Aim |
Please print every record below exactly as it appears.

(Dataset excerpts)
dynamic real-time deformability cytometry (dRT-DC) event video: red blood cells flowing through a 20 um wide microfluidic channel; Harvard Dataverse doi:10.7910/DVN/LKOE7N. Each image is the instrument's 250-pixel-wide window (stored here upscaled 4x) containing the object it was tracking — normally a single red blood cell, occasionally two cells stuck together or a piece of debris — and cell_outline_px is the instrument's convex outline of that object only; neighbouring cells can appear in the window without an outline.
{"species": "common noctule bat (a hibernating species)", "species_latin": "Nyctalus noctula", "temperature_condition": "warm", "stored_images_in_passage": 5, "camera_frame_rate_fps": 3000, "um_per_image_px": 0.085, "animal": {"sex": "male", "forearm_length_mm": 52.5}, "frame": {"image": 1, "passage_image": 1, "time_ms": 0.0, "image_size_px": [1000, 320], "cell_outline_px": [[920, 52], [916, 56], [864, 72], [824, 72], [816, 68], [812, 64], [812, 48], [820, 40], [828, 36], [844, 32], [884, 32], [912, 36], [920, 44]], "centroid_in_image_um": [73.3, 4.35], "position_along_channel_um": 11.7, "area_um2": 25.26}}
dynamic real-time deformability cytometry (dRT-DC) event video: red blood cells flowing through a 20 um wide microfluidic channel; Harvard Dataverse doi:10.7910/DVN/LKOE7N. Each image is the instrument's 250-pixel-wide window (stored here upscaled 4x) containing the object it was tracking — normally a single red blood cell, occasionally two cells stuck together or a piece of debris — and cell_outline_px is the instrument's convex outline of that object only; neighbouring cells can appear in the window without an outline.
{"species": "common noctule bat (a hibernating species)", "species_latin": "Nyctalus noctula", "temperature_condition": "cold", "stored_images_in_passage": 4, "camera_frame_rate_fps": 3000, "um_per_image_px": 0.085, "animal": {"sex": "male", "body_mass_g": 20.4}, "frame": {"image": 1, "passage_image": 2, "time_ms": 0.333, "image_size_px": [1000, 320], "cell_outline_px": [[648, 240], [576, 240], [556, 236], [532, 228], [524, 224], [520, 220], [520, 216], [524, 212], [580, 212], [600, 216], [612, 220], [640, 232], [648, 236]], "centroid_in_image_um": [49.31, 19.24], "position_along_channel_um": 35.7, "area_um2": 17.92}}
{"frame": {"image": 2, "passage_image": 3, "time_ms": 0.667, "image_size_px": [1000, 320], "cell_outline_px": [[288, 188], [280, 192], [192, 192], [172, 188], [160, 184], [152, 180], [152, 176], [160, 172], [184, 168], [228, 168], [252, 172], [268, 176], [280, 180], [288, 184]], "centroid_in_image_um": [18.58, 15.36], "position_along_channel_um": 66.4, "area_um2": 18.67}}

The completed task |
dynamic real-time deformability cytometry (dRT-DC) event video: red blood cells flowing through a 20 um wide microfluidic channel; Harvard Dataverse doi:10.7910/DVN/LKOE7N. Each image is the instrument's 250-pixel-wide window (stored here upscaled 4x) containing the object it was tracking — normally a single red blood cell, occasionally two cells stuck together or a piece of debris — and cell_outline_px is the instrument's convex outline of that object only; neighbouring cells can appear in the window without an outline.
{"species": "common noctule bat (a hibernating species)", "species_latin": "Nyctalus noctula", "temperature_condition": "warm", "stored_images_in_passage": 5, "camera_frame_rate_fps": 3000, "um_per_image_px": 0.085, "animal": {"sex": "male", "forearm_length_mm": 52.5}, "frame": {"image": 1, "passage_image": 1, "time_ms": 0.0, "image_size_px": [1000, 320], "cell_outline_px": [[920, 52], [916, 56], [864, 72], [824, 72], [816, 68], [812, 64], [812, 48], [820, 40], [828, 36], [844, 32], [884, 32], [912, 36], [920, 44]], "centroid_in_image_um": [73.3, 4.35], "position_along_channel_um": 11.7, "area_um2": 25.26}}
dynamic real-time deformability cytometry (dRT-DC) event video: red blood cells flowing through a 20 um wide microfluidic channel; Harvard Dataverse doi:10.7910/DVN/LKOE7N. Each image is the instrument's 250-pixel-wide window (stored here upscaled 4x) containing the object it was tracking — normally a single red blood cell, occasionally two cells stuck together or a piece of debris — and cell_outline_px is the instrument's convex outline of that object only; neighbouring cells can appear in the window without an outline.
{"species": "common noctule bat (a hibernating species)", "species_latin": "Nyctalus noctula", "temperature_condition": "cold", "stored_images_in_passage": 4, "camera_frame_rate_fps": 3000, "um_per_image_px": 0.085, "animal": {"sex": "male", "body_mass_g": 20.4}, "frame": {"image": 1, "passage_image": 2, "time_ms": 0.333, "image_size_px": [1000, 320], "cell_outline_px": [[648, 240], [576, 240], [556, 236], [532, 228], [524, 224], [520, 220], [520, 216], [524, 212], [580, 212], [600, 216], [612, 220], [640, 232], [648, 236]], "centroid_in_image_um": [49.31, 19.24], "position_along_channel_um": 35.7, "area_um2": 17.92}}
{"frame": {"image": 2, "passage_image": 3, "time_ms": 0.667, "image_size_px": [1000, 320], "cell_outline_px": [[288, 188], [280, 192], [192, 192], [172, 188], [160, 184], [152, 180], [152, 176], [160, 172], [184, 168], [228, 168], [252, 172], [268, 176], [280, 180], [288, 184]], "centroid_in_image_um": [18.58, 15.36], "position_along_channel_um": 66.4, "area_um2": 18.67}}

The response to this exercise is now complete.